▶ **Ejercicio A**: ¿Qué dos temas candentes del momento menciona el fragmento?
▶ **Ejercicio B**:
¿Concuerda cada afirmación con el fragmento? Responda sí o no y cite las palabras del fragmento que lo deciden.
(i) El fragmento habla de un modelo de difamación indirecta.
(ii) Las acusaciones fueron lanzadas por sectores progresistas del mundo eclesial.
(iii) El fragmento menciona la guerra en Siria.
▶ **Ejercicio C**: Según el fragmento, ¿qué vínculos con los círculos conservadores estadounidenses se sospecha que tienen esos sectores? Enumérelos todos.

▶ **Fragmento del texto**:
——

Y este modelo de difamación indirecta -no es monseñor Viganò quien escribe lo que publica, sino escritores en las sombras- ha sido retomado, con cada denuncia particularmente fuerte y explícita del arzobispo sobre los temas candentes del momento: la psico pandemia del Sars Cov-2 y ahora la guerra en Ucrania. Pero -y esto también es singularmente revelador- estas acusaciones ridículas fueron lanzadas por lo que se podría considerar sectores tradicionales
del mundo eclesial, que han justificado así la sospecha de estar vinculados, influenciados y quizás incluso financiados por los círculos conservadores estadounidenses; pero del Estado profundo.

——

(Datos de parámetros de distorsión del lente)
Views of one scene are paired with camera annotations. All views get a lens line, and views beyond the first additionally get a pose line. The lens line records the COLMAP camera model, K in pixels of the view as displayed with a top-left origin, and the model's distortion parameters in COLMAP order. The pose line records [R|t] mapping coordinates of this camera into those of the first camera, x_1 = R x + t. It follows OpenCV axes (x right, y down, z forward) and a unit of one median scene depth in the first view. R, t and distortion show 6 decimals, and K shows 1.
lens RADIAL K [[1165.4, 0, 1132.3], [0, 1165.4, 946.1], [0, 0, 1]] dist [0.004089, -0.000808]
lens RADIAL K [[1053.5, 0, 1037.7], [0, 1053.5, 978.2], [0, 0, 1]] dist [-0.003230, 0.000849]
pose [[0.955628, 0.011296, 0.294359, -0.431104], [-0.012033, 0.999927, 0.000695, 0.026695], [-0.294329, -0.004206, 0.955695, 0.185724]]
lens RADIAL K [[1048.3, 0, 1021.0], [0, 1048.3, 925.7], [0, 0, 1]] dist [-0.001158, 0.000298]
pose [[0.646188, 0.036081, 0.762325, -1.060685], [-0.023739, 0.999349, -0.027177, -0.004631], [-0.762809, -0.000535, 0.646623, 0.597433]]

——

▶ **Respuesta A**: La psico pandemia del Sars Cov-2 y la guerra en Ucrania.

▶ **Respuesta B**:
(i) Sí: "este modelo de difamación indirecta".
(ii) No: "fueron lanzadas por lo que se podría considerar sectores tradicionales del mundo eclesial".
(iii) No: "y ahora la guerra en Ucrania".

▶ **Respuesta C**: Se sospecha que están vinculados, influenciados y quizás incluso financiados.